Sendratari “Wusi Tungkau Nansarunai” Menghidupkan Kembali Memoar Bangsa Dayak Ma’anyan
Di bawah cahaya gemerlap lampu panggung UPT Taman Budaya Kalimantan Tengah, malam Jumat (1/5/2026), sebuah memoar kolektif bangsa Dayak Ma’anyan dihidupkan kembali melalui pementasan sendratari. Pementasan ini bukan sekadar gerakan tari biasa, tetapi sebagai refleksi mendalam tentang kehancuran, kekuatan, dan keinginan untuk bangkit dari puing-puing sejarah.

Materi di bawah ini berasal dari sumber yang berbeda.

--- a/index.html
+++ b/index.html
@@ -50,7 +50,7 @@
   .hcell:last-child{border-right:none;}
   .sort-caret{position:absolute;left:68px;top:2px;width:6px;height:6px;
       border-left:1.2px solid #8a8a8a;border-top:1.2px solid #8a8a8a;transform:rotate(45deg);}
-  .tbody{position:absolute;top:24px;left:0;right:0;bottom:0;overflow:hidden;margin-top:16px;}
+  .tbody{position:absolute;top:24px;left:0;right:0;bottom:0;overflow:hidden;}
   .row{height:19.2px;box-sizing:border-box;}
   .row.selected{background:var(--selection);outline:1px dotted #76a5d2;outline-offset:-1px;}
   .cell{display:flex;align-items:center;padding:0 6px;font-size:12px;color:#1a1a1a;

Kisah ini berawal dari Kerajaan purba Suku Dayak Ma’anyan yang merupakan salah satu sub suku tertua di Kalimantan. Kerajaan ini berdiri sejak zaman prasejarah dan bertahan selama ribuan tahun sebelum akhirnya runtuh.
Perang Tragis Melawan “Nansarunai Usak Jawa”
Kerajaan Nansarunai hidup dalam harmoni sempurna di bawah Amah Jarang, pemimpin penting mereka. Namun, kedamaian tersebut terganggu ketika “Nansarunai Usak Jawa” menyerang Kerajaan, mengakibatkan perang tragis yang menghancurkan peradaban Nansarunai hingga ke akar-akarnya.
Produser pementasan, Alfirdaus, menjelaskan bahwa peristiwa “Nansarunai Usak Jawa” merujuk pada serangan besar dari entitas luar yang sering dikaitkan dengan ekspansi Kerajaan Majapahit pada masa lampau. Penekanan dalam pementasan ini bukan hanya pada peperangan fisik, tetapi juga pada pesan filosofis tentang pengendalian diri.
Pesan Mendalam dan Harapan bagi Masa Depan
Alfirdaus menyoroti bahwa hawa nafsu yang tidak terkendali adalah pemicu utama kehancuran Nansarunai. Pementasan ini bukan hanya tentang kehancuran fisik, tetapi juga tentang kekuatan untuk bangkit kembali.
Ratusan penonton yang memadati UPT Taman Budaya disuguhkan dengan momen-momen mengharukan dari eksodus Suku Dayak Ma’anyan ke hutan Barito demi keselamatan. Pementasan ini memperlihatkan bahwa kehancuran bukanlah akhir dari segalanya, tetapi merupakan awal dari kebangkitan.
Melalui sendratari ini, masyarakat Dayak Ma’anyan diingatkan akan pentingnya menjaga akar budaya mereka di tengah arus zaman yang terus bergerak. Harapan besar disematkan pada generasi muda untuk menghargai dan memahami sejarah dengan bertanggung jawab.
Di saat malam yang indah di Jalan Temanggung Tilung, panggung UPT Taman Budaya menjadi saksi bahwa luka masa lalu dapat diubah menjadi kekuatan baru yang membangun semangat untuk masa depan.